I turned onto the Greenway path in total solitude. The only other person around was a farmer way off in the distance tending to his crops, and once I got deeper onto the path, even he disappeared from view. There was total silence, save for the sounds of nature — the occasional rustling in the leaves and bushes, the bees flying by, the mosquitoes buzzing near my ears. With every step, I entered more deeply into the silence. And suddenly the little things came into view.
Like the berries hanging from this bush, waiting for birds and little creatures to come by for a snack. What beauty is hidden in places we usually don’t bother to look?
Or this stand of white birch trees in the middle of the dark green woods. Typically I wouldn’t have blinked at a birch tree, so common are they in my own suburban neighborhood. But there, set against the deep colors of the forest, they seemed magical.
This little wounded butterfly stopped for a moment on a stalk of corn. He didn’t flinch as I edged closer to snap a photo. His woundedness made him more special to me, not less.
Corn as far as the eye could see. Everywhere I turned there was corn and more corn. Walking a path with cornfields on both sides made me so happy. I’m not completely sure why. And, yes, the corn was as high as an elephant’s eye.
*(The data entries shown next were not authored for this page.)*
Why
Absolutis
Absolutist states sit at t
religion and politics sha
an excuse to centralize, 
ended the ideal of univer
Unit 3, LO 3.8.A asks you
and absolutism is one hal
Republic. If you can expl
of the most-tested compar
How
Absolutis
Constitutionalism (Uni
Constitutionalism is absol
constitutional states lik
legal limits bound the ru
This little lovely was nothing more than a pretty weed. I grabbed a slim stalk and another of Queen Anne’s Lace to add to my sacred space back at the retreat guest house. Sometimes we can find exactly what we need in the most unlikely places, like a patch of weeds.
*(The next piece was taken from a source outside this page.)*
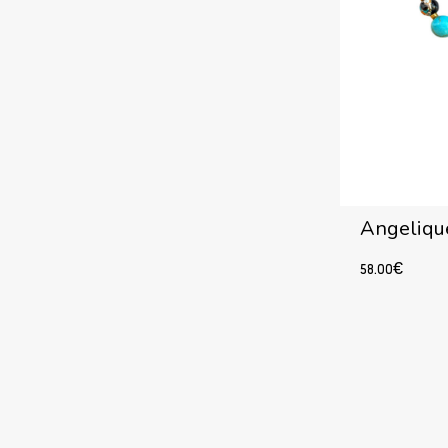
Angelique
58.00
€
Add to cart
As I walked another dirt road back toward the abbey, I saw this little chipmunk in the middle of the road, clearly injured and unable to move. Channeling my inner St. Francis, I talked to the little guy, and used a stick to coax him into the high grass at the edge of the road where I’m hoping he was hidden from the circling hawks and crows, not to mention the tires of the local farm truck.
Finally, back near the abbey, the pathway was lined with so many lovely wildflowers, including this sparse but striking specimen. As I wandered from cornfield to woods to river to garden to sunset, one thing kept playing in my mind: My God is an awesome God. How great thou art!